Taking Liberties: Why postliberals are wrong about personal freedom
- Postliberalism has emerged as an influential ideology, especially on the political right. Its leading figures include Patrick Deneen and Adrian Vermeule in the U.S. and Philip Blond and Nick Timothy in the U.K.
- Postliberals claim that liberalism has caused the woes of the contemporary West. They use ‘liberalism’ to cover both classical liberals and liberals in the modern American sense: that is, left-wing progressives. Postliberals reject the liberal tenet that the state should be neutral about the nature of the good life. Instead, it should use its powers to promote a Christian and communitarian conception of the good life.
- Postliberals fail to make their case that liberalism has harmed Western populations because they do not take proper account of the gains due to liberalism. And much of what they lament is caused not by individual liberty but by the growth of the state since WWI.
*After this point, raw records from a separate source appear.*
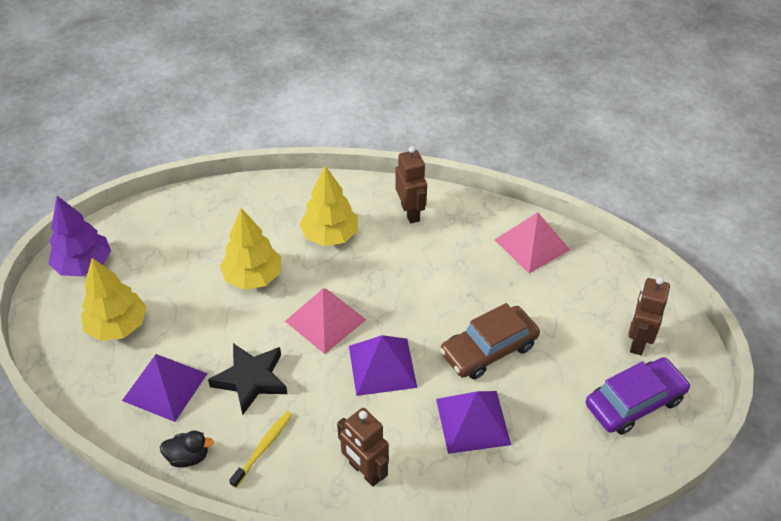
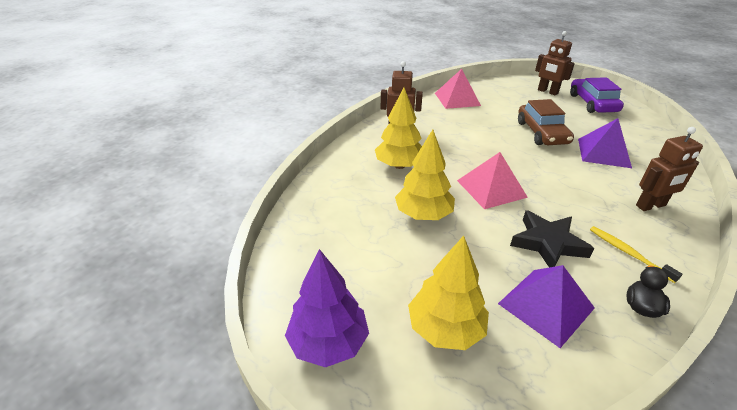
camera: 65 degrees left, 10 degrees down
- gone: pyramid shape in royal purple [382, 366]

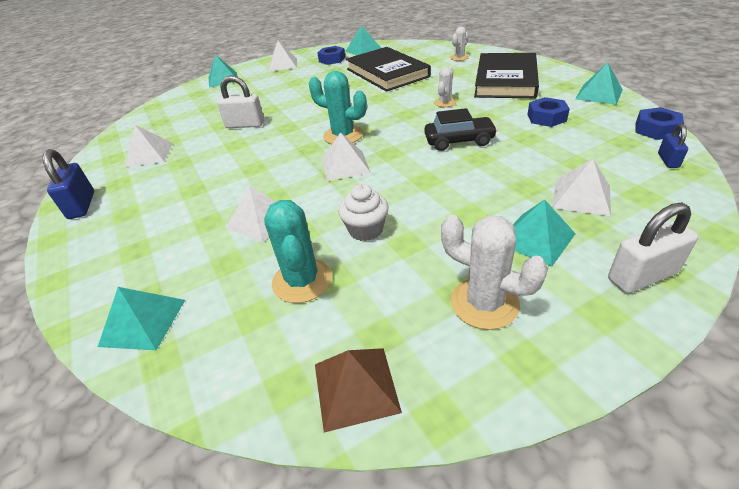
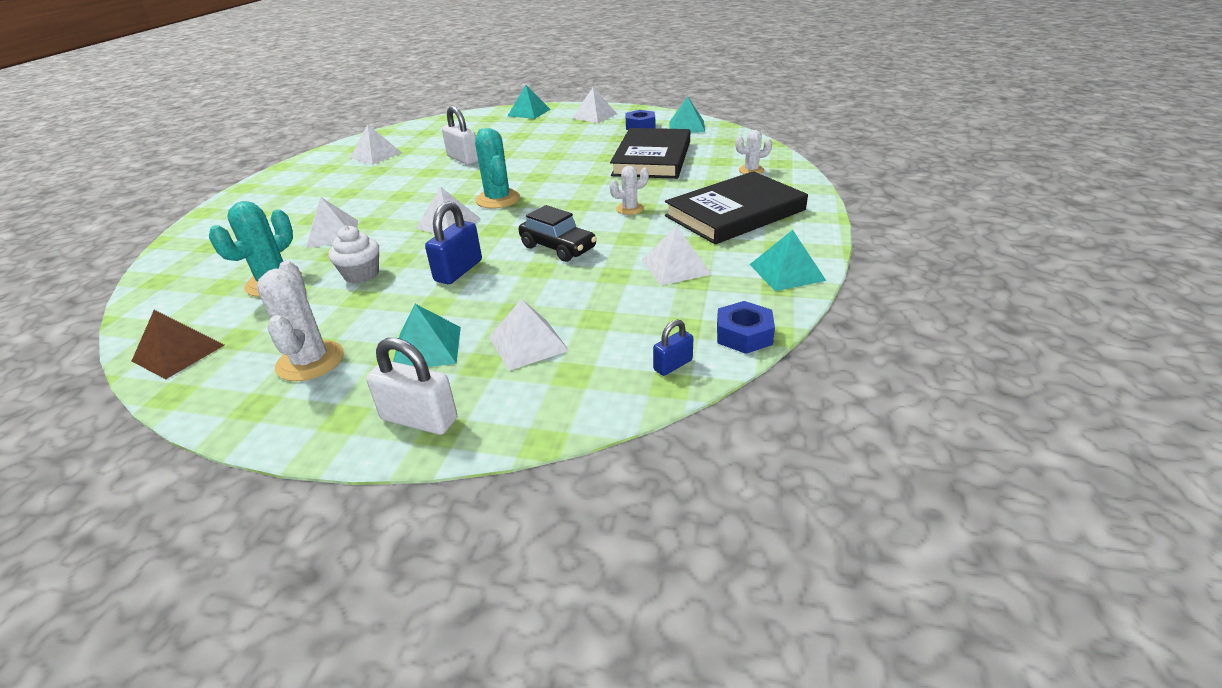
camera: 40 degrees right, 5 degrees down
- shifted: small lock in cobalt [82, 205] to [458, 271]
- swapped: hexagon nut in cobalt [546, 117] to pyramid shape in snow-white [675, 267]
- gone: pyramid shape in turquoise [143, 322]

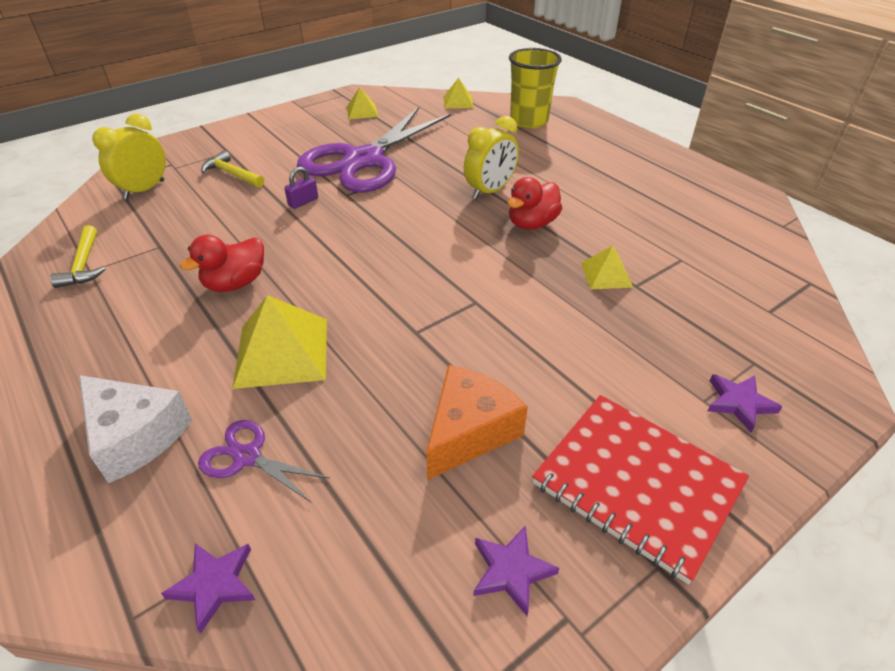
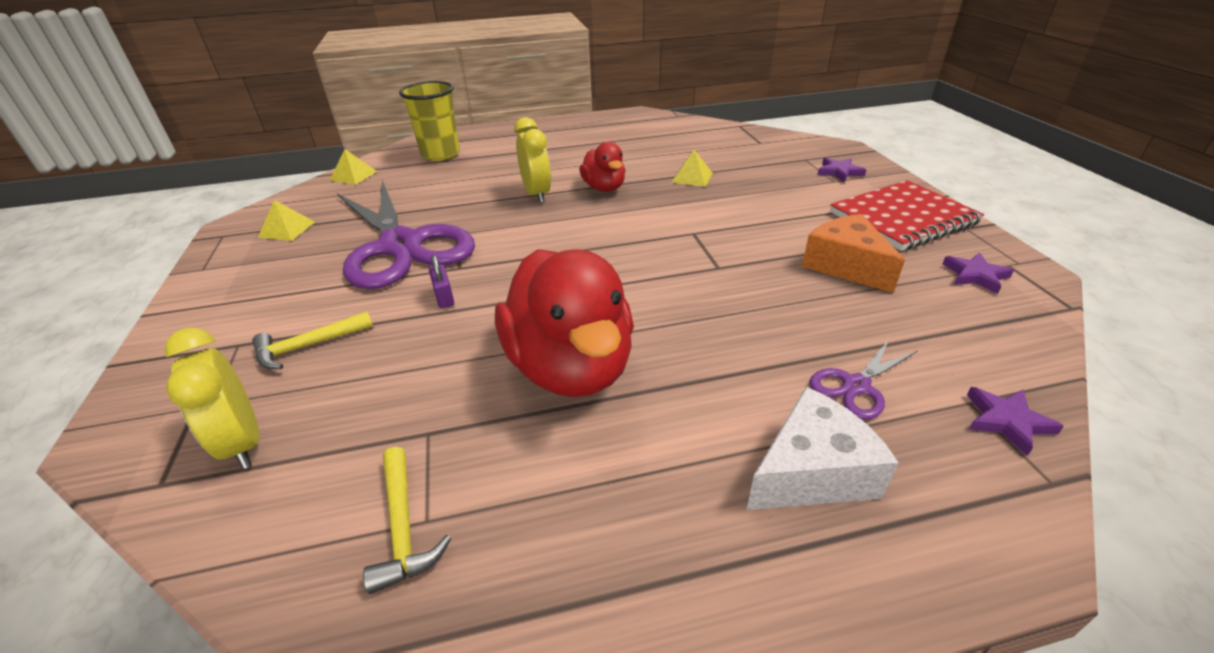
camera: 65 degrees left, 5 degrees down
- rotated: claw hammer in golden [84, 265] = [403, 527] 60 degrees clockwise
- scaled: duck in crimson [235, 283] = [571, 367] x1.90
- gone: pyramid shape in golden [282, 352]

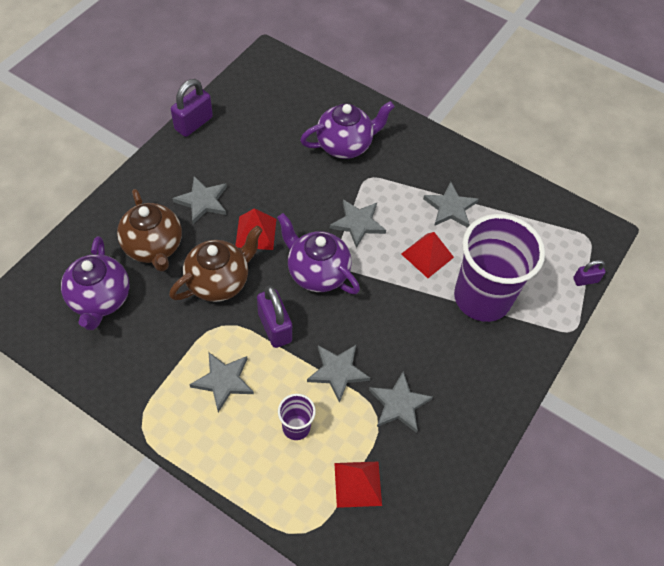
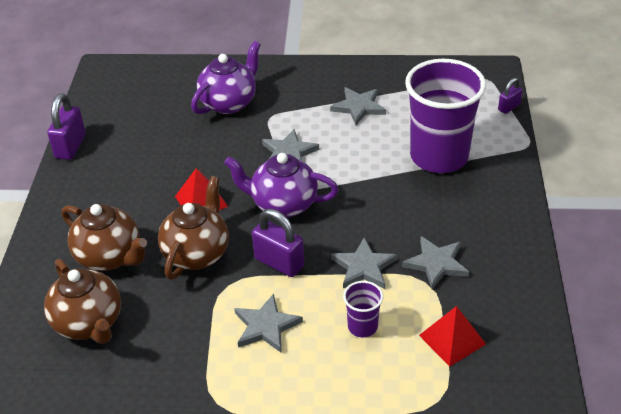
camera: 25 degrees left, 15 degrees down
- repainted: china teapot in royal purple [100, 299] to china teapot in russet [89, 323]
- gone: star in ash-grey [202, 201]
- gone: pyramid shape in crimson [427, 255]

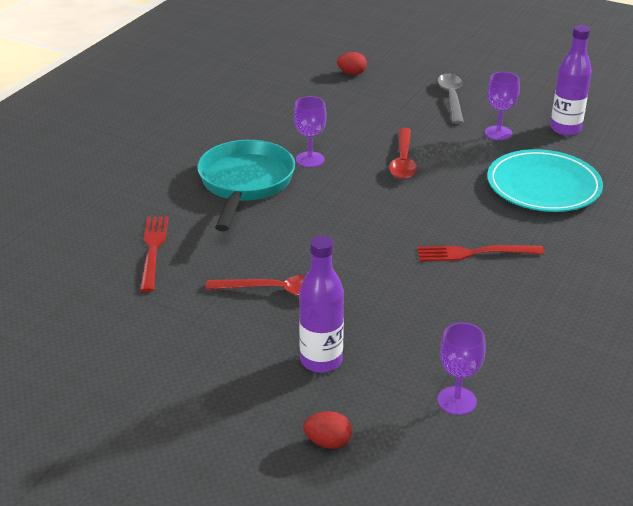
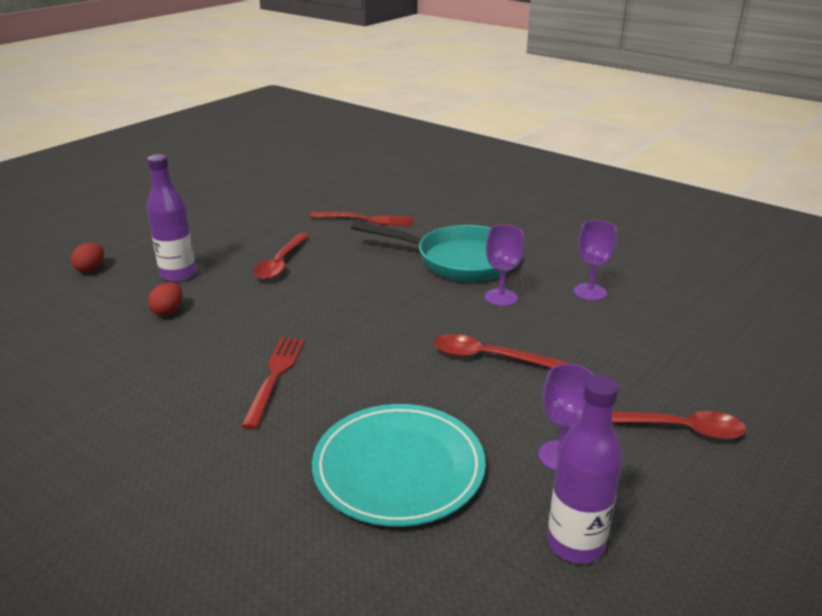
camera: 100 degrees right, 5 degrees down
- shifted: egg shape in crimson [352, 73] to [168, 311]
- shifted: chalice in royal purple [456, 401] to [590, 292]
- repainted: tablespoon in ash-grey [451, 98] to tablespoon in crimson [676, 429]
- Postliberals claim, however, that the individualism of classical liberalism inevitably leads to the growth of the state. Alas, they mistake individualism for the view that the state should remove all impediments to the satisfaction of individuals’ desires when, in fact, it is the view that individuals should make decisions for themselves. They are wrong to conflate classical liberalism and progressivism.
- They are also wrong to recommend that politicians promote a particular conception of the good life. No one is clever enough to know how strangers should live better than those strangers do themselves. And no one is virtuous enough to be trusted with the power to make others live as he sees fit.